> _DÉFI 1_:
Pouvez-vous récrire plus brièvement le paragraphe du texte sur les garanties conventionnelles qui commence par « A titre d'illustration, pour les contreparties », en conservant ses faits principaux ?
> _DÉFI 2_:
Pouvez-vous poursuivre le texte sur les garanties conventionnelles du licenciement à partir de sa dernière phrase ?

> _TEXTE FOURNI_:

—————

Les garanties conventionnelles dans le cadre d’une procédure de licenciement
Le droit du travail a la particularité de disposer de plusieurs sources normatives, dont la loi et les Conventions collectives.
Les dernières grandes réformes du code du travail ont eu pour finalité de laisser une place non négligeable aux sources conventionnelles en prévoyant le triptyque suivant :
1°/ Des règles d’ordre public,
2°/ Des règles issues des Conventions collectives,
3°/ Des dispositions supplétives.
A titre d’illustration, pour les contreparties dues au titre des heures supplémentaires, l’article L. 3121-28, compris dans une sous-section relative à l’ordre public, prévoit que ces heures donnent lieu à une majoration salariale ou, le cas échéant, à un repos compensateur équivalent.
La sous-section suivante, relative au champ de la négociation collective, comprend l’article L.3121-33 qui renvoie aux dispositions conventionnelles par rapport au taux de la majoration des heures supplémentaires.
Ainsi, pour chaque domaine du droit du travail, il convient de bien combiner les règles légales et conventionnelles, comme en matière de procédure de licenciement.
A cet effet, les articles L. 1232-1 et suivants du code du travail prévoit l’encadrement de cette procédure par l’organisation, par exemple, d’un entretien préalable.
La Convention collective applicable à une situation donnée peut venir compléter ces règles et offrir notamment des garanties supplémentaires aux salariés.
Celles-ci peuvent être de différentes nature. A titre d’illustration, la Convention collective nationale des entreprises d’architecture du 27 février 2003 prévoit que la lettre de licenciement doit être notifiée dans un délai de 10 jours francs maximum après l’entretien préalable (Article IV. 2.1).
La jurisprudence estime que l’inobservation de ce délai, qui constitue une garantie de fond, prive le licenciement de cause réelle et sérieuse (Cass. soc., 27 mars 2013, n° 11-20.737).

—————

[Entrées enregistrées]

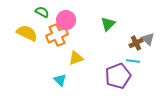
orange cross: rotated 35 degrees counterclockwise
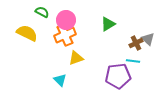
green triangle: rotated 14 degrees clockwise
orange cross: moved 8 px right
purple pentagon: rotated 15 degrees clockwise
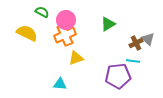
cyan triangle: moved 4 px down; rotated 40 degrees counterclockwise
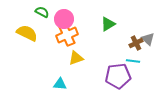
pink circle: moved 2 px left, 1 px up
orange cross: moved 2 px right
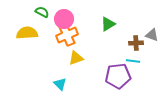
yellow semicircle: rotated 30 degrees counterclockwise
gray triangle: moved 4 px right, 4 px up; rotated 24 degrees counterclockwise
brown cross: rotated 24 degrees clockwise
cyan triangle: rotated 40 degrees clockwise
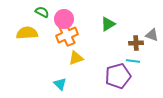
purple pentagon: rotated 10 degrees counterclockwise
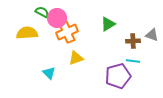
pink circle: moved 7 px left, 1 px up
orange cross: moved 3 px up
brown cross: moved 3 px left, 2 px up
cyan triangle: moved 11 px left, 11 px up
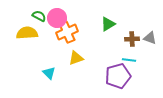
green semicircle: moved 3 px left, 4 px down
gray triangle: moved 2 px left, 3 px down
brown cross: moved 1 px left, 2 px up
cyan line: moved 4 px left, 1 px up
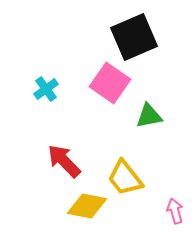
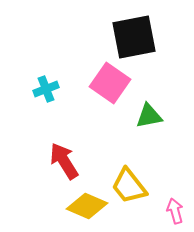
black square: rotated 12 degrees clockwise
cyan cross: rotated 15 degrees clockwise
red arrow: rotated 12 degrees clockwise
yellow trapezoid: moved 4 px right, 8 px down
yellow diamond: rotated 12 degrees clockwise
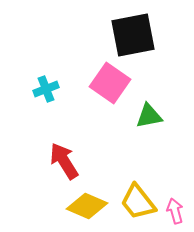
black square: moved 1 px left, 2 px up
yellow trapezoid: moved 9 px right, 16 px down
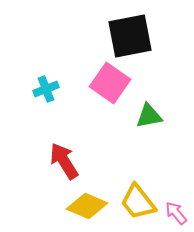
black square: moved 3 px left, 1 px down
pink arrow: moved 1 px right, 2 px down; rotated 25 degrees counterclockwise
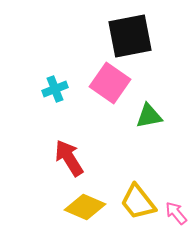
cyan cross: moved 9 px right
red arrow: moved 5 px right, 3 px up
yellow diamond: moved 2 px left, 1 px down
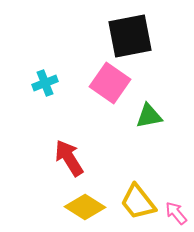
cyan cross: moved 10 px left, 6 px up
yellow diamond: rotated 9 degrees clockwise
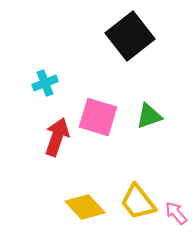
black square: rotated 27 degrees counterclockwise
pink square: moved 12 px left, 34 px down; rotated 18 degrees counterclockwise
green triangle: rotated 8 degrees counterclockwise
red arrow: moved 12 px left, 21 px up; rotated 51 degrees clockwise
yellow diamond: rotated 15 degrees clockwise
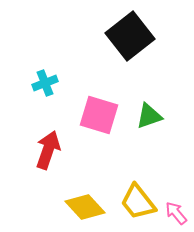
pink square: moved 1 px right, 2 px up
red arrow: moved 9 px left, 13 px down
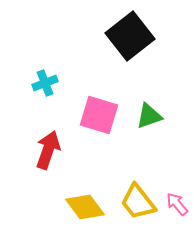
yellow diamond: rotated 6 degrees clockwise
pink arrow: moved 1 px right, 9 px up
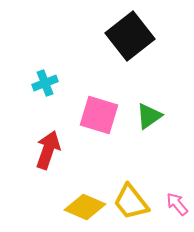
green triangle: rotated 16 degrees counterclockwise
yellow trapezoid: moved 7 px left
yellow diamond: rotated 30 degrees counterclockwise
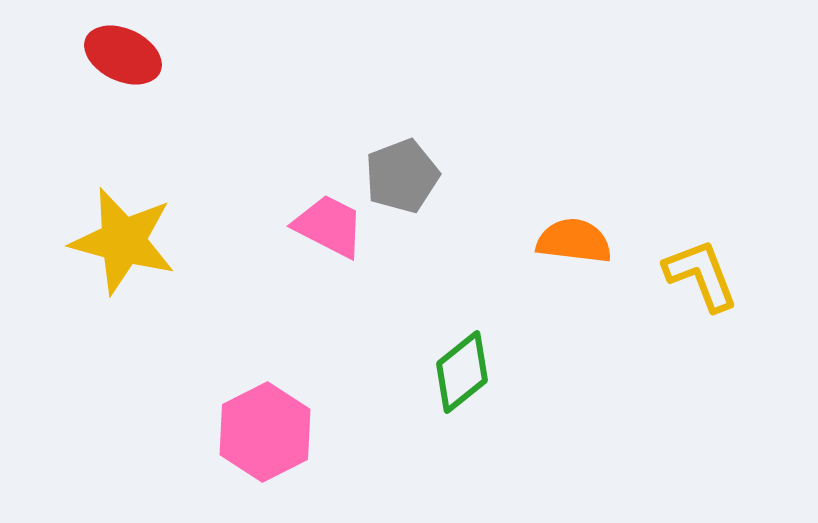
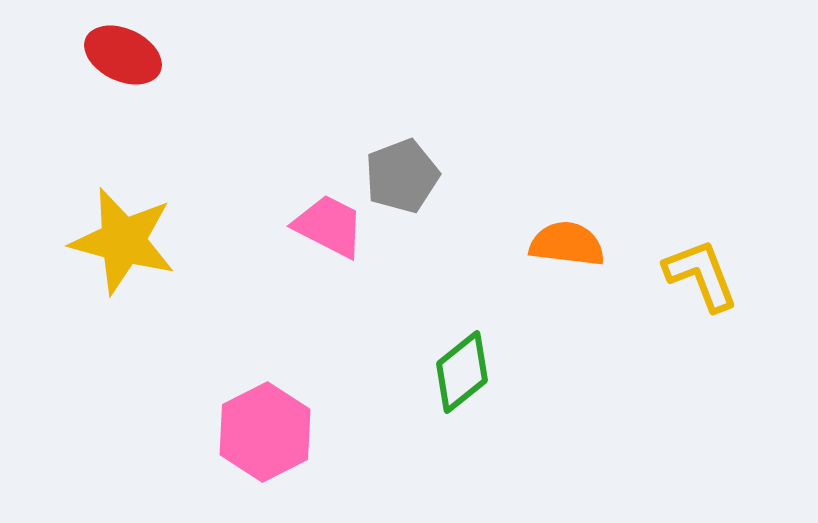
orange semicircle: moved 7 px left, 3 px down
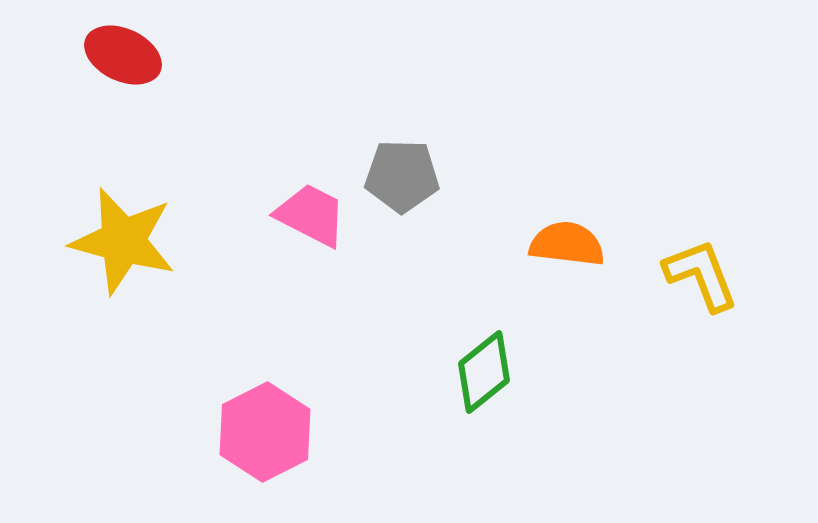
gray pentagon: rotated 22 degrees clockwise
pink trapezoid: moved 18 px left, 11 px up
green diamond: moved 22 px right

—————

> _RÉSULTAT OBTENU 1_:
Pour les heures supplémentaires, l'article L. 3121-28, situé dans une sous-section d'ordre public, prévoit une majoration de salaire ou, le cas échéant, un repos compensateur équivalent.

> _RÉSULTAT OBTENU 2_:
Il peut également être prévu qu’un licenciement ne peut intervenir qu’après avis d’une Commission spécifique.
Ces garanties supplémentaires peuvent également résulter d’une disposition d’un règlement intérieur d’une entreprise (Cass. soc., 13 septembre 2023, n° 21-25.830 : ici, le règlement intérieur prévoyait que la lettre de convocation à entretien préalable devait informer le salarié des griefs retenus contre lui).
En revanche, il convient de bien délimiter leur champ d’application. Ainsi, si des garanties supplémentaires sont prévues pour une procédure de licenciement disciplinaire, elles n’ont pas vocation à s’appliquer à un licenciement pour insuffisance professionnelle (Cass. soc., 22 juin 2011, n° 09-42.697).
Se pose également la question de la sanction en cas de non-respect de l’employeur de ces garanties supplémentaires.
Sur ce point, la législation a évolué par rapport à la sanction en cas de non-respect d’une consultation préalable conventionnelle.
Depuis 2017, l’article L. 1235-2 du code du travail dispose que le non-respect de cette formalité est sanctionné par l’accord d’une indemnité qui ne peut être supérieure à un mois de salaire.
Pour les autres garanties, le code du travail ne donne pas particulièrement de précision.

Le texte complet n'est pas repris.